COMEDIAN DANE Baptiste writes and stars in a new, irreverent take on the sitcom, full of black British heroes from the comic urban circuit and classic acting talent like Don Warrington entitled Sunny D.

Baptiste’s character is deeply frustrated with life in this flagship, BBC Three programme. As he approaches 30, still living with his parents in his childhood bedroom, he hates his job and is desperately ambitious for the finer things in life.

“It started out as a pilot through a BBC Comedy Scheme to provide a platform for creative, experimental comedy. It was thankfully well received which lead to the series being commissioned” explains the ground breaking funny man.

He continues: “Sunny D is a very unique show and takes a lot of elements from a lot of my influences from your classic sitcoms such as Desmond’s, Dave Chapelle Show, Sister Sister & Moesha – all of which I grew up on.

“I was a Nickelodeon kid. So, it’s a combination of all of those and there are some nostalgic aspects to it, as well as semi autobiographical”.

The sitcom loosely recounts the South Londoner’s journey before fame: “It tells a story of my life before I started doing comedy. I hope that it engages my generation and the one which is coming up also”.

Baptiste is a gifted, enduring and tenacious stand up comedian who is no stranger to television, having made guest appearances on reality shows such as Mock The Week and Virtually Famous. Acting, however, is a different ball game. How does it compare? “It was a good, fun challenge!” he says.

“Working on Sunny D, I’ve taken the theatrical aspect of stand up and applied it and one of the best things is that, with stand up, you are creating punch lines and talking at people, whereas when you are trying to create comedic dialogue on a sitcom there’s the challenge of being able answer your own punch lines with another and try to write for other people.

“I was lucky because the core cast have substantial acting experience – Don Warrington is also featured, Slim the comedian. One of our country’s best black actors and, in that sense, Sunny D is like a homage to the trailblazers who came before me”.

Baptiste underwent a thorough preparation process to brush up on and develop his skills in the lead up to the filming of Sunny D: “I studied some ‘Clown’ – a genre of comedic performance to make sure that a distinction could be made between my onstage persona and on camera persona.

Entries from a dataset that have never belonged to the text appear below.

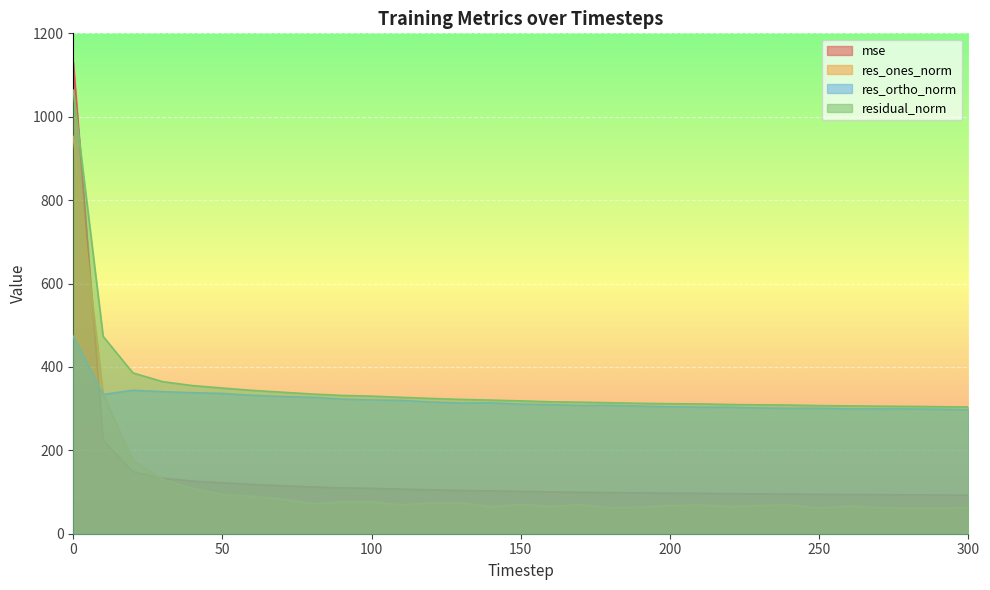

What is the average value of the res_ones_norm series?

113.5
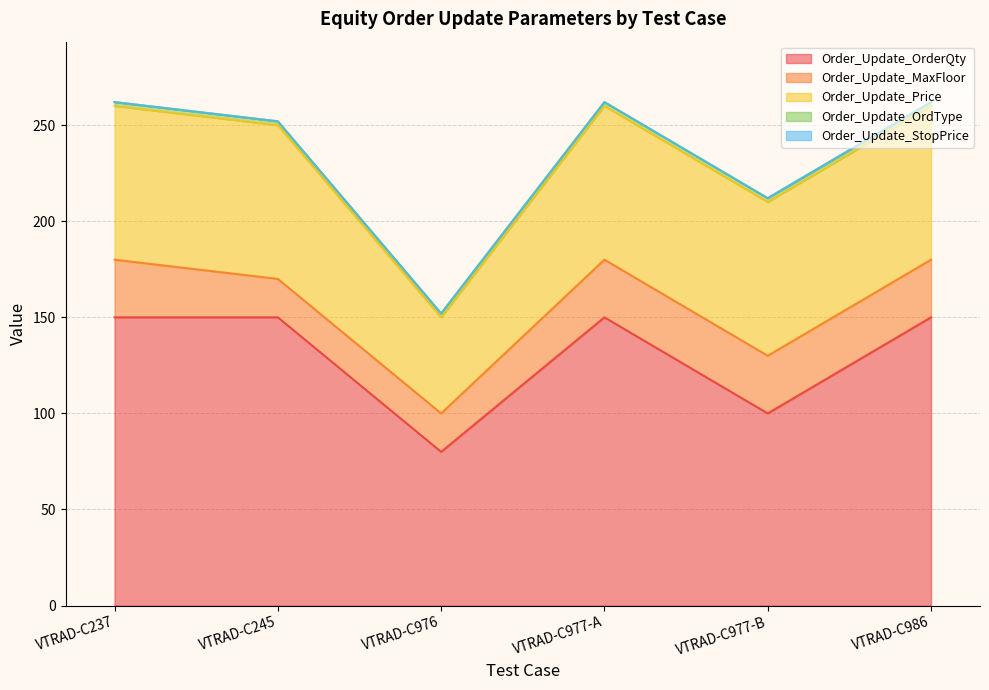

How many lines are shown in the chart?

5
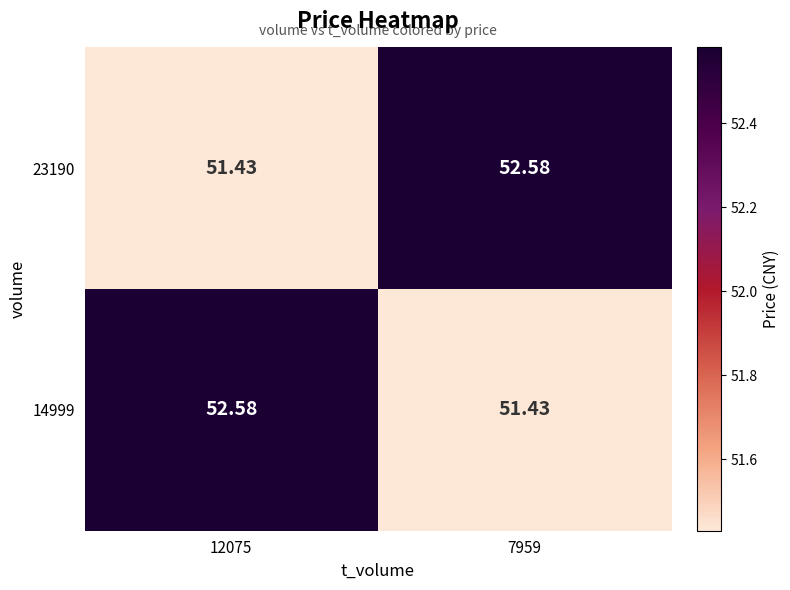

Which category has the highest value across all series?

7959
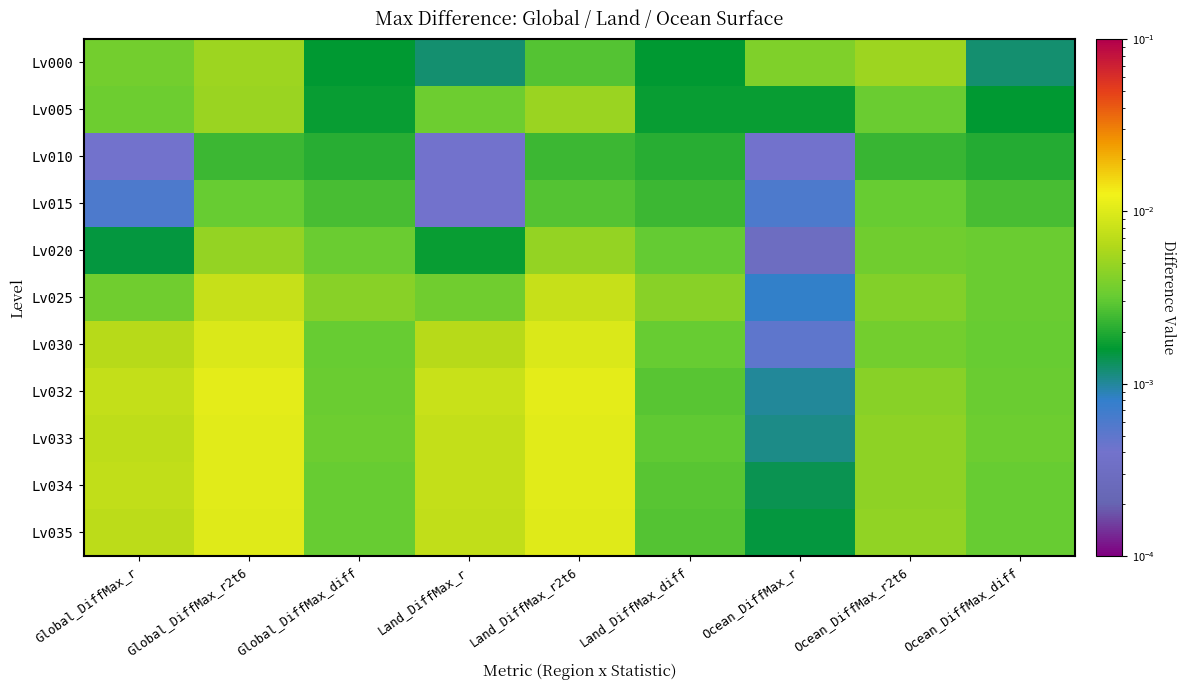

At how many categories does at least one series exceed 0?

9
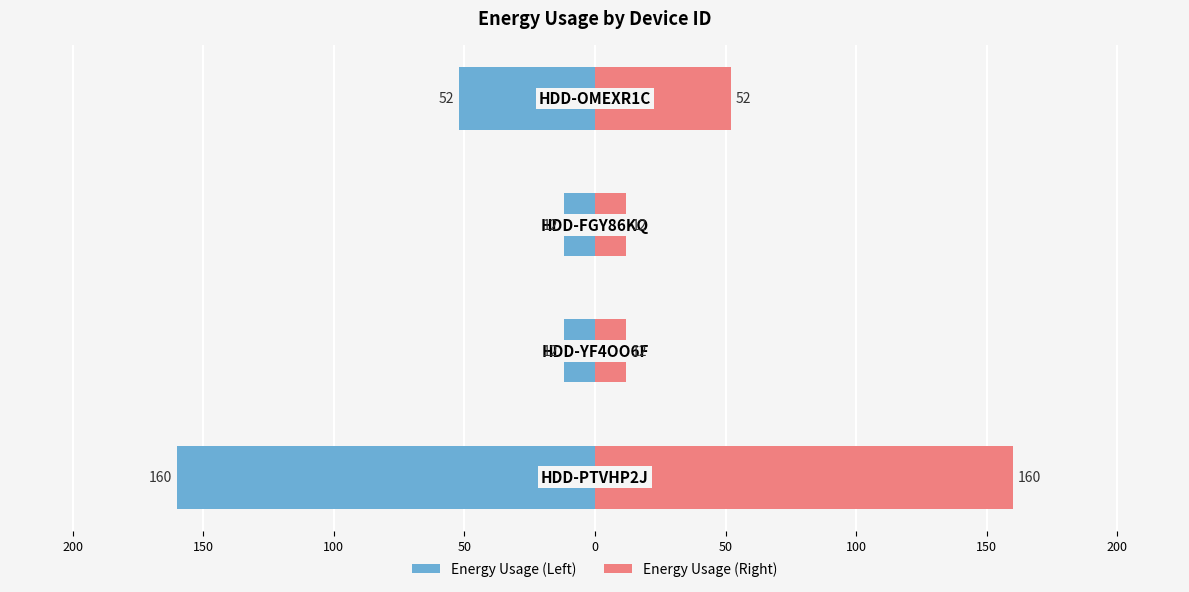

What is the difference between the highest and lowest values at 100?

104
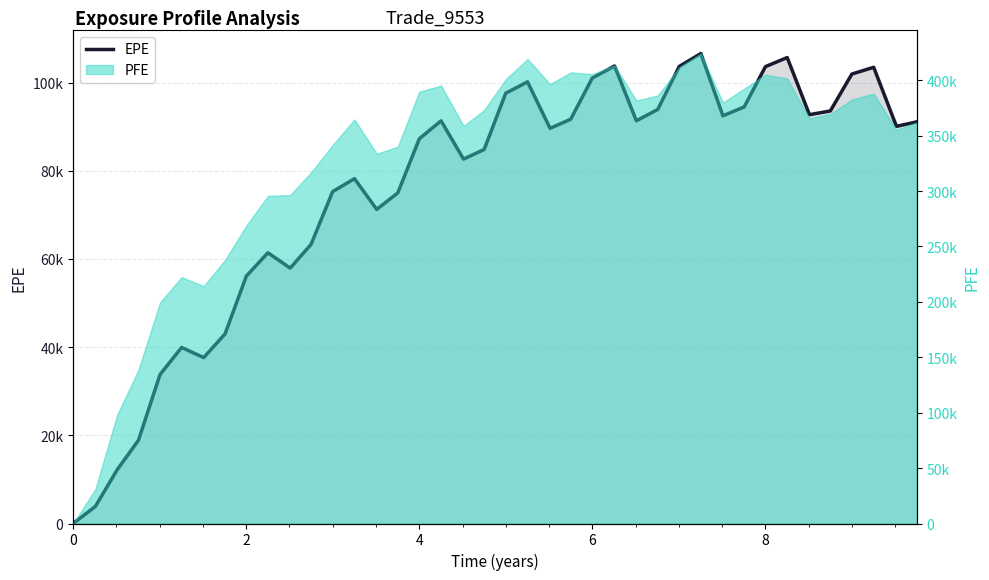

Reading left to right, list all the values displayed in this chart.

0.0	3874.8	12176.2	18891.8	33792.9	39931.8	37637.8	42982.2	56125.2	61412.8	57936.4	63320.2	75280.1	78225.9	71246.9	74983.8	87264.0	91332.7	82661.2	84841.4	97598.2	100182.0	89640.2	91699.2	101028.0	103776.0	91350.5	93906.7	103672.0	106610.0	92478.6	94489.3	103637.0	105692.0	92736.3	93576.6	101957.0	103484.0	90088.0	91112.5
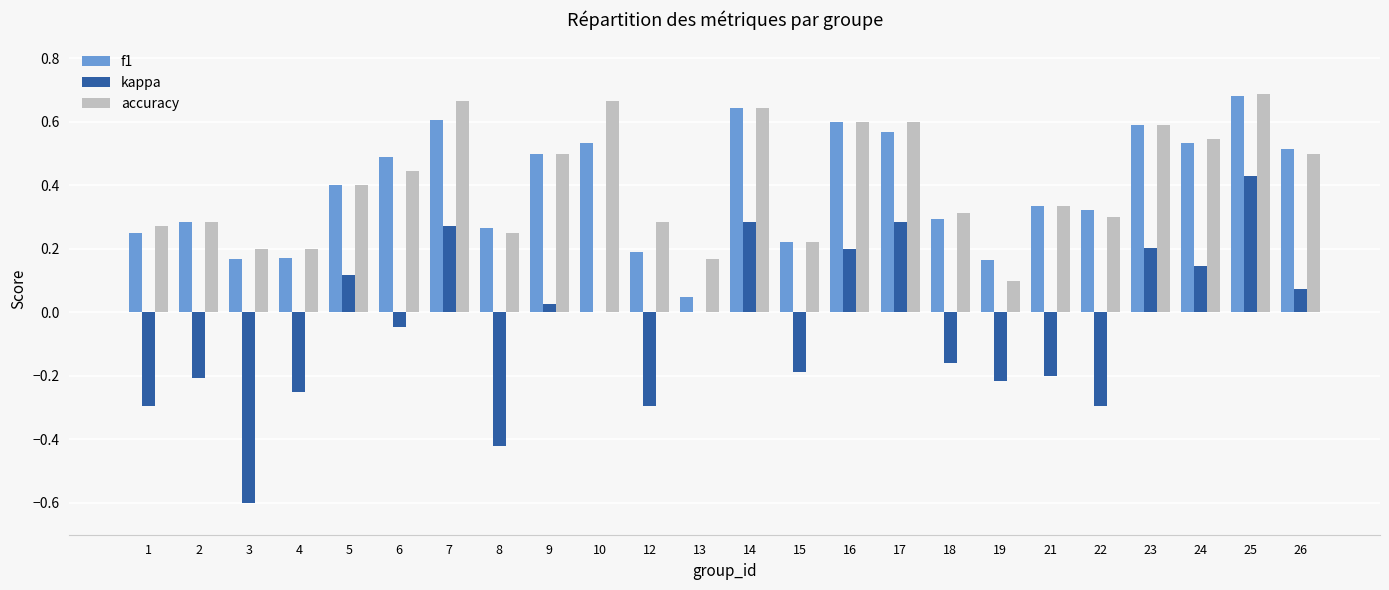

Which series has the largest range (max minus min)?

kappa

I also studied improvisation and creative writing”.

Actors such as David Oyewole and Idris Elba have been vocal about the glass ceiling in the UK, where black actors are concerned. Is this the case for black comedians, in contrast to opportunities for black talent in the United States?

Baptiste admits: “There is a glass ceiling but the way I combat that is by taking as much responsibility for creating stuff as possible. With the team I have, if we do encounter adversity in the form of proverbial glass ceilings then we opt to just go and create our own.

“With the creative landscape nowadays – whether comedy or otherwise – we have the benefit of the internet, where you can have a direct link with your potential audience. If there’s a glass ceiling, go through the window!”

Baptiste is a testament to the importance of hard work and honing one’s craft. After starting out on the local comedy scene, he has ‘blown up’ in the last few years, headlining national tours, performing at Glastonbury and The Hammersmith Apollo.

He shares his formula for remaining grounded: “I feel like I am still in the foetal stages of my journey. There’s a lot more work to do! I realise that the people who have gone before me have done great things and I am a brick in the wall.

“I am well aware that comedy – in terms of articulating the black British experience – doesn’t begin or end with me, its just part of a long story. I deal with it by remembering that I am in this because I love it”.